• **TASK DESCRIPTION**
Nothing but the lines from the one with "right ear: (476, 150)" through the final line of the entries below should be written out, each exactly as given.

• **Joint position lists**
___

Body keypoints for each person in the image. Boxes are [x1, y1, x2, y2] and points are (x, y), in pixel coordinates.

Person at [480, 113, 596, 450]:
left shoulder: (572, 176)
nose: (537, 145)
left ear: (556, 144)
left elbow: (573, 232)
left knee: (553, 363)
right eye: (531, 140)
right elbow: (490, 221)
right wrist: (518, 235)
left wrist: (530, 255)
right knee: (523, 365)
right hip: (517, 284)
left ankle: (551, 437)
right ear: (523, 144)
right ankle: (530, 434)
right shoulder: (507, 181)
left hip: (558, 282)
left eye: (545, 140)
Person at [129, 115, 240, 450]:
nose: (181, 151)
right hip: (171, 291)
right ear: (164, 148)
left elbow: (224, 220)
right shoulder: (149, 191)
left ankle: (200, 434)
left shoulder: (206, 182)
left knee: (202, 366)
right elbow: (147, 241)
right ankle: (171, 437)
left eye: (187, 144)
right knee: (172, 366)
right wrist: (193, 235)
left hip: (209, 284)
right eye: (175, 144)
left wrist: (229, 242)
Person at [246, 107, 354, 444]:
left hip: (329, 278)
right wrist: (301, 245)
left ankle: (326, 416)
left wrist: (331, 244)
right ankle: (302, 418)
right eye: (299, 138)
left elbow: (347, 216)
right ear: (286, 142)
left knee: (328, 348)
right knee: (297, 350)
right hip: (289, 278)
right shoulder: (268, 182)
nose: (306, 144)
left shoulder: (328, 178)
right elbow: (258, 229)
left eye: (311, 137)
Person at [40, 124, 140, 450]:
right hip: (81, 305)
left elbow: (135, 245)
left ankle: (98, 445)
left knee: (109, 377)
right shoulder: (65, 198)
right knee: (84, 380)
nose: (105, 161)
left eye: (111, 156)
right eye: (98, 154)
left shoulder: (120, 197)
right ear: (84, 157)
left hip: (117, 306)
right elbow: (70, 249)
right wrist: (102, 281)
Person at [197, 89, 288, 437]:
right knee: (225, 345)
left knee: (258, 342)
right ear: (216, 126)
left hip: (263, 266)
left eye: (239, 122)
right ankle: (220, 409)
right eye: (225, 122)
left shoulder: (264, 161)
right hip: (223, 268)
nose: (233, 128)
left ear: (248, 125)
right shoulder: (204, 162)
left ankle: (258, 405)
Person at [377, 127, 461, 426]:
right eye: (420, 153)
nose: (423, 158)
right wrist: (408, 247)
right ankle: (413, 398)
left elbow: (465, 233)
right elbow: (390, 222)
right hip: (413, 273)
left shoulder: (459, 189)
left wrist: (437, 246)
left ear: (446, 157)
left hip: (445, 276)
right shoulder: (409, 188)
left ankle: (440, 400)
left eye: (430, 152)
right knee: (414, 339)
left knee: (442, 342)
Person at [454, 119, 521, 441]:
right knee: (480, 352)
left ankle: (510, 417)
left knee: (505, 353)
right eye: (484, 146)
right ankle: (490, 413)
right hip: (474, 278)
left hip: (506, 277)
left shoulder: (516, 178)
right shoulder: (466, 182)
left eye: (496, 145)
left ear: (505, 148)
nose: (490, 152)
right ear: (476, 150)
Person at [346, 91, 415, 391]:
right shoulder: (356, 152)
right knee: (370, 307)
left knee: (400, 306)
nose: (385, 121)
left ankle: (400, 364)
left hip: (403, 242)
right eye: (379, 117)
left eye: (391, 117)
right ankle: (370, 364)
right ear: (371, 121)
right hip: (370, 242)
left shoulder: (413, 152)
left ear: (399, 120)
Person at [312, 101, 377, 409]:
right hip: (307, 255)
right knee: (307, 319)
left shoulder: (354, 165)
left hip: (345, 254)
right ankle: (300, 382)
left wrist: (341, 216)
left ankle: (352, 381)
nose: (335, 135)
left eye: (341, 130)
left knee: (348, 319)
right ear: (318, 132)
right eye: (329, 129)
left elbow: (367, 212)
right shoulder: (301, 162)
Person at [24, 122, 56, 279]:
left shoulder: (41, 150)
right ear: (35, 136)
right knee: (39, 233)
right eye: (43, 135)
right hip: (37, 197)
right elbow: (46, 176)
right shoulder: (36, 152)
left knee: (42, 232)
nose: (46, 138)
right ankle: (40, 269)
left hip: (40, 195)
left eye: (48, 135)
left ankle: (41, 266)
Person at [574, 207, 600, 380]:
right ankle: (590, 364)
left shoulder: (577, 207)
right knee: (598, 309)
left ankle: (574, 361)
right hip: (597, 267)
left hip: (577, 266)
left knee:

___

• **WRITTEN ANSWER**
right ear: (476, 150)
Person at [346, 91, 415, 391]:
right shoulder: (356, 152)
right knee: (370, 307)
left knee: (400, 306)
nose: (385, 121)
left ankle: (400, 364)
left hip: (403, 242)
right eye: (379, 117)
left eye: (391, 117)
right ankle: (370, 364)
right ear: (371, 121)
right hip: (370, 242)
left shoulder: (413, 152)
left ear: (399, 120)
Person at [312, 101, 377, 409]:
right hip: (307, 255)
right knee: (307, 319)
left shoulder: (354, 165)
left hip: (345, 254)
right ankle: (300, 382)
left wrist: (341, 216)
left ankle: (352, 381)
nose: (335, 135)
left eye: (341, 130)
left knee: (348, 319)
right ear: (318, 132)
right eye: (329, 129)
left elbow: (367, 212)
right shoulder: (301, 162)
Person at [24, 122, 56, 279]:
left shoulder: (41, 150)
right ear: (35, 136)
right knee: (39, 233)
right eye: (43, 135)
right hip: (37, 197)
right elbow: (46, 176)
right shoulder: (36, 152)
left knee: (42, 232)
nose: (46, 138)
right ankle: (40, 269)
left hip: (40, 195)
left eye: (48, 135)
left ankle: (41, 266)
Person at [574, 207, 600, 380]:
right ankle: (590, 364)
left shoulder: (577, 207)
right knee: (598, 309)
left ankle: (574, 361)
right hip: (597, 267)
left hip: (577, 266)
left knee:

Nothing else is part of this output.